RECORDS FOR THE TASK: Begin
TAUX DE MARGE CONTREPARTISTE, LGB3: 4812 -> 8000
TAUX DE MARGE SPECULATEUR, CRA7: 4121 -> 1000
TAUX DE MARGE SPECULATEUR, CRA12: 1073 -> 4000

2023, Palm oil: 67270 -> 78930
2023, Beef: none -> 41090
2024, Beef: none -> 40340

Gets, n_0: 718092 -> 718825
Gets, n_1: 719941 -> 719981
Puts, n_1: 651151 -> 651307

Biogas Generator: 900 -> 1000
RECORDS FOR THE TASK: End
RECORDS FOR THE TASK: Begin
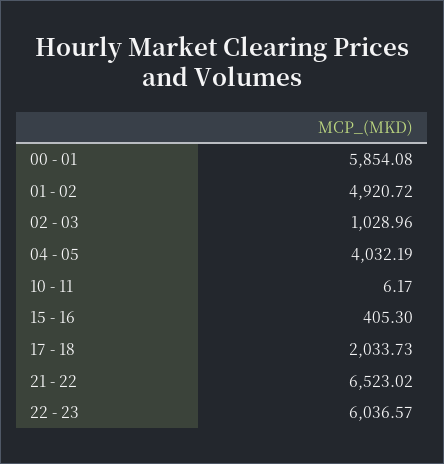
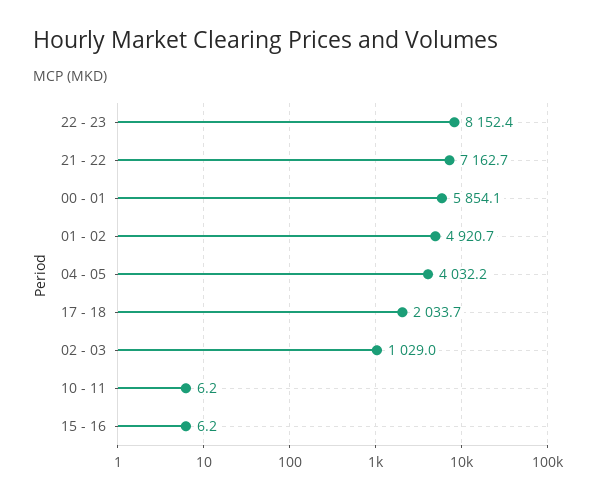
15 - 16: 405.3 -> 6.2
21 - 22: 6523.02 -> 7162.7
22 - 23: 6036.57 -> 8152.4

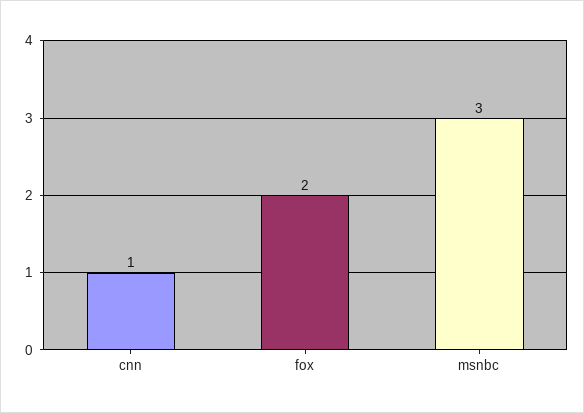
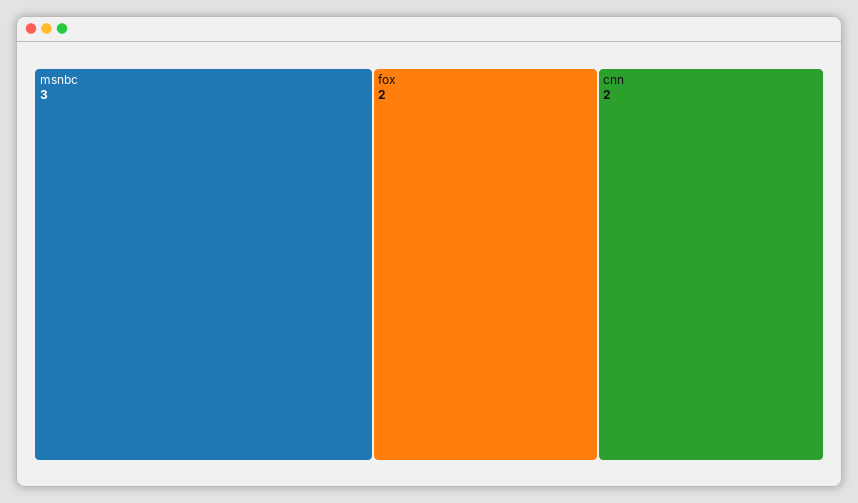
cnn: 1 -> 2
RECORDS FOR THE TASK: End
RECORDS FOR THE TASK: Begin
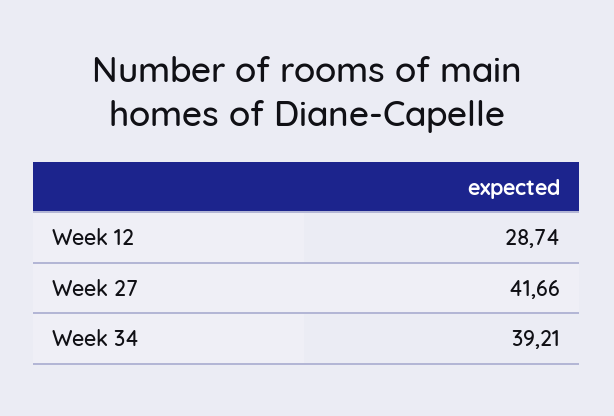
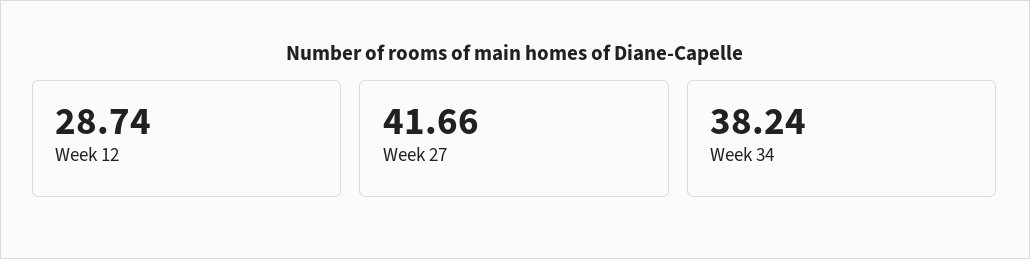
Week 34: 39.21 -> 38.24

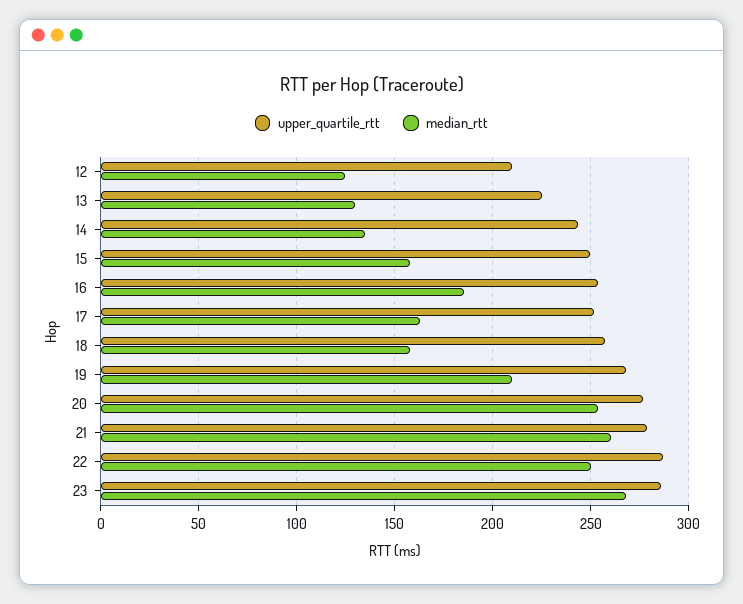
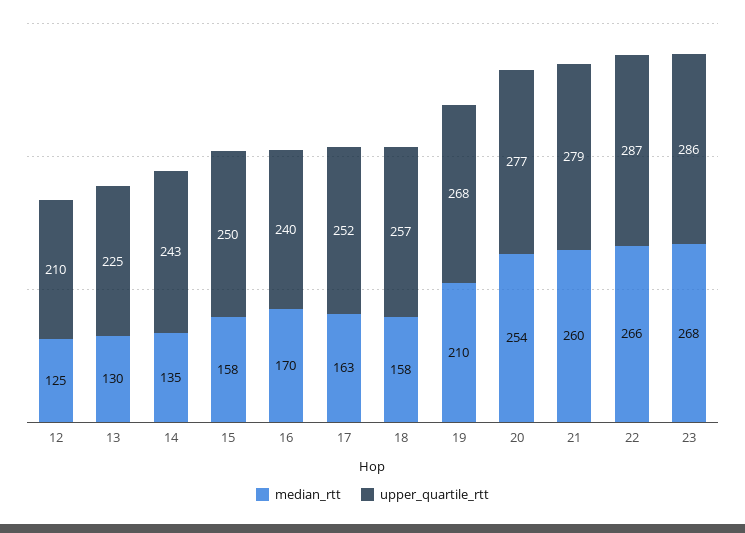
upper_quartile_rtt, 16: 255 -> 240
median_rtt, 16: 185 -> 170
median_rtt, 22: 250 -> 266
RECORDS FOR THE TASK: End
How many lines of the listing hold the string "Beef"? Give the number alone.

2